Um dos sensores PRTG customizados pela Primus TI mede a saúde da replicação entre os servidores do Data Center de produção e os servidores do Data Center de recuperação de desastres. Este sensor garante que cada servidor replicado está realmente presente, está com dados atualizados em comparação com a produção, está armazenando snapshots históricos automaticamente e, finalmente, está pronto para, se necessário, entrar em produção.

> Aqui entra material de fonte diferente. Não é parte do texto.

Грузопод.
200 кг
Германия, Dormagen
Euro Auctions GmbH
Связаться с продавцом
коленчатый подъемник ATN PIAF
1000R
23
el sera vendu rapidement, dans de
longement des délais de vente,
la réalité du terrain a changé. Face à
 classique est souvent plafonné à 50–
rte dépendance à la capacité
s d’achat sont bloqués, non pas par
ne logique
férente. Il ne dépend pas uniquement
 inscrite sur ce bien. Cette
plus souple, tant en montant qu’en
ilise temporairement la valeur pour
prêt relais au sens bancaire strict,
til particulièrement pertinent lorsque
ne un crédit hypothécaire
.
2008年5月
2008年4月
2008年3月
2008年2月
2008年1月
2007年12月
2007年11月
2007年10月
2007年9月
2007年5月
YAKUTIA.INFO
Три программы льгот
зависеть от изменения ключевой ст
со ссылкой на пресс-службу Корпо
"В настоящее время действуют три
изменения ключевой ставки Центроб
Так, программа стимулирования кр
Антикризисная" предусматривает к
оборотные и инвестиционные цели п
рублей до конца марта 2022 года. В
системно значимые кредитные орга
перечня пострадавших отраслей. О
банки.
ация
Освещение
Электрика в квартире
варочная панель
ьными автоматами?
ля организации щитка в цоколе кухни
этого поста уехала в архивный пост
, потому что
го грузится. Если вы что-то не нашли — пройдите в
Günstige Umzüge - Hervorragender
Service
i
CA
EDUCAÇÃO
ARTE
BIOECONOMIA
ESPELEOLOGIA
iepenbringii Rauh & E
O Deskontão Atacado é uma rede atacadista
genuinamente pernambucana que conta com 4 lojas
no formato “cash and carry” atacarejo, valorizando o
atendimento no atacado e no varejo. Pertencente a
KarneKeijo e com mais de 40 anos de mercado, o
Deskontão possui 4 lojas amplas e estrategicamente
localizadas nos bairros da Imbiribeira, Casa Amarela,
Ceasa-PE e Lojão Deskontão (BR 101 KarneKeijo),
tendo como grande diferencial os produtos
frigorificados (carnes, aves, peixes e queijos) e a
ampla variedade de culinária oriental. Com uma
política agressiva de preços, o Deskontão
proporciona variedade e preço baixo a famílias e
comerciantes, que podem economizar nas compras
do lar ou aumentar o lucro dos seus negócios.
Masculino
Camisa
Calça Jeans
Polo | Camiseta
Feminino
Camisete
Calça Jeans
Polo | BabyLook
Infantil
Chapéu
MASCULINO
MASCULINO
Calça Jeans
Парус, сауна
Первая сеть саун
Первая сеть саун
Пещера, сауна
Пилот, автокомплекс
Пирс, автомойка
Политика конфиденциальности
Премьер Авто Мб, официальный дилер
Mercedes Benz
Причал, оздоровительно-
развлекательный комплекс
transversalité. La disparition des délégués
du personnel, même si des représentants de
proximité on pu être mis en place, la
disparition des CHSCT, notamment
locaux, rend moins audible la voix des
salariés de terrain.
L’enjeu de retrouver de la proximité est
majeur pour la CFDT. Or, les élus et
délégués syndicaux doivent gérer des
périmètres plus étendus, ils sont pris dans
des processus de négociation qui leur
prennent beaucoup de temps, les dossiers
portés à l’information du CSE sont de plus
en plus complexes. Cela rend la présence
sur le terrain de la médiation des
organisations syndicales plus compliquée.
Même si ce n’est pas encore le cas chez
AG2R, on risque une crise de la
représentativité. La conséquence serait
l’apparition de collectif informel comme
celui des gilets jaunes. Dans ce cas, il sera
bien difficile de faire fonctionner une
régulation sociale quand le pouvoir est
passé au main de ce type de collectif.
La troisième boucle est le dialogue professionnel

“Um de nossos diferenciais é entregar o hosting sempre replicado; por essa razão, é essencial garantir que os dados estão atualizados em conformidade com o RPO, e disponíveis”. Para Jardim, esse avanço foi conquistado de forma fácil, graças à Paessler. “O PRTG é ao mesmo tempo simples e poderoso, especialmente quando é preciso atender necessidades mais específicas”, diz Glaucio Jardim.

 

Conclusão

 

Em suma, a maturidade da cultura Primus TI é reforçada pela visão preditiva do PRTG, que aponta possíveis falhas na infraestrutura digital. Mapas mostram visualmente e de forma analítica as medições efetuadas pelos sensores do PRTG. Além disso, equipe Primus TI utilizou sensores PRTG customizáveis para ampliar ainda mais o alcance da solução da Paessler.